Der Realität ins Auge blicken
"Wir müssen davon ausgehen, dass für eine sehr lange Zeit sehr viele Flüchtlinge aus Afrika und dem kriegszerrissenen Mittleren Osten kommen", erklärt Diözesan-Caritasdirektor Josef Lüttig. "Diese Regionen werden möglicherweise über Jahre hinweg nicht zur Ruhe kommen."
Alle Versuche, Flüchtlinge mit immer massiveren Methoden abzuschrecken und von Europa fernzuhalten, seien menschenunwürdig. Deutschland und alle anderen Länder Europas müssten der Realität ins Auge blicken und ihre Rolle als sichere Zufluchtsorte annehmen sowie systematisch gestalten. Eine solche Entscheidung bedeute nicht, "dass alle kommen können", betont Lüttig. "Es heißt zunächst, dass an geeigneten Standorten ausreichende und dauerhafte Unterkünfte gebaut werden." Hierfür müsse einmalig, aber planvoll investiert werden. "Kleinteilige und unsystematische Lösungen helfen nicht weiter." Die humanitären Standards dieser Unterkünfte sollten den Bedürfnissen von traumatisierten Flüchtlingen, Familien mit Kindern oder allein fliehenden Frauen entsprechen. Zu den Standards gehöre auch geeignetes Personal. Zentrale Unterkunftseinrichtungen eines Bundeslandes müssten gleichermaßen auf alle Regionen verteilt werden.
Die Caritas regt einen gemeinsamen Kraftakt von Bund, Ländern, Gemeinden und der Zivilgesellschaft an. Dabei verweist der Verband auf die von Fraktionen des nordrhein-westfälischen Landtags getragene Entschließung "Integrationsoffensive Nordrhein-Westfalen" aus dem Jahr 2001 zur Förderung der Integration von Einwanderern. "Ein solcher Konsens zum Umgang mit Flüchtlingen in NRW könnte Grundlage für eine zukunftsfähige Flüchtlingspolitik sein", betont Josef Lüttig. Darüber hinaus fordert der Diözesan-Caritasverband Paderborn die Einrichtung eines Runden Tisches zur Situation von Flüchtlingen in NRW und unterstützt Forderungen nach einem Landes-Flüchtlingsbeauftragten.
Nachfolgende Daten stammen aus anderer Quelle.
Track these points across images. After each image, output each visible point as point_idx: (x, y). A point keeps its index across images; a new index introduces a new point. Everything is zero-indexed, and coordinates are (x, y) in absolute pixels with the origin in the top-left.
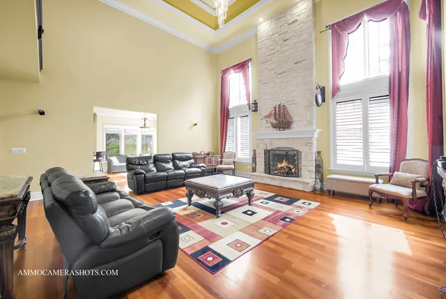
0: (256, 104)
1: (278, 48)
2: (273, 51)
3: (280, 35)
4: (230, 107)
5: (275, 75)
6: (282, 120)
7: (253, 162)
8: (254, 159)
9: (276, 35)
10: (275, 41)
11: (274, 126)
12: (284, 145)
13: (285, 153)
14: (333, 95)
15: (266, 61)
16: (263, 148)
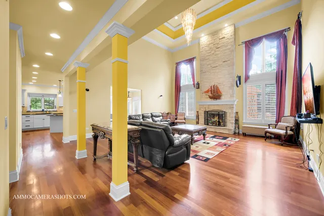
0: (198, 84)
1: (213, 52)
2: (210, 54)
4: (181, 86)
6: (215, 94)
8: (198, 117)
11: (211, 98)
12: (216, 108)
13: (217, 113)
14: (246, 81)
15: (205, 59)
16: (203, 110)
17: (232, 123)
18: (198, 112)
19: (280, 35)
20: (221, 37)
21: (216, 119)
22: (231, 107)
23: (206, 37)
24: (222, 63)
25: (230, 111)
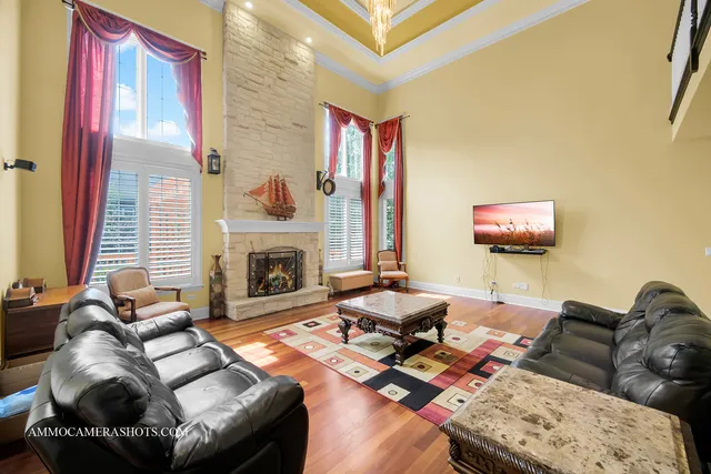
0: (215, 157)
2: (261, 80)
3: (271, 62)
5: (264, 124)
6: (281, 207)
7: (215, 283)
8: (219, 275)
9: (268, 58)
10: (263, 65)
12: (283, 243)
13: (294, 255)
15: (245, 85)
16: (244, 250)
17: (314, 276)
18: (218, 258)
19: (364, 124)
20: (288, 56)
21: (279, 272)
22: (314, 239)
23: (249, 17)
24: (290, 125)
25: (311, 248)
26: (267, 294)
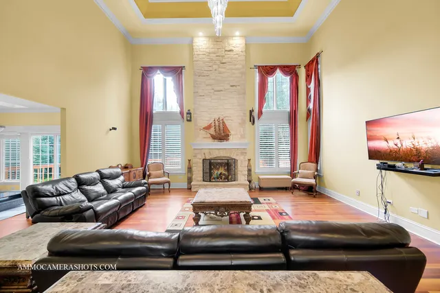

Aktuell gehe es zunächst um einen vernünftigen, mitfühlenden Umgang mit Flüchtlingen. "Diese Menschen entfliehen oft der Hölle", so Lüttig. Sie dürften nicht als "Welle" oder als "Überschwemmung" angesehen werden. "Wir wehren uns gegen eine Mentalität des Hin- und Herschiebens oder des bloßen Abfertigens der Betroffenen." Nötig sei ein neue "Kultur des Willkommens", in der Flüchtlinge zu einem selbstverständlichen Bestandteil des Alltags in unserer Gesellschaft wärden. Auch die Kirchengemeinden sind eingeladen, an dieser Kultur mitzuwirken. So hat das Erzbistum Paderborn jetzt eine Million Euro für entsprechende Projekte vor Ort zur Verfügung gestellt.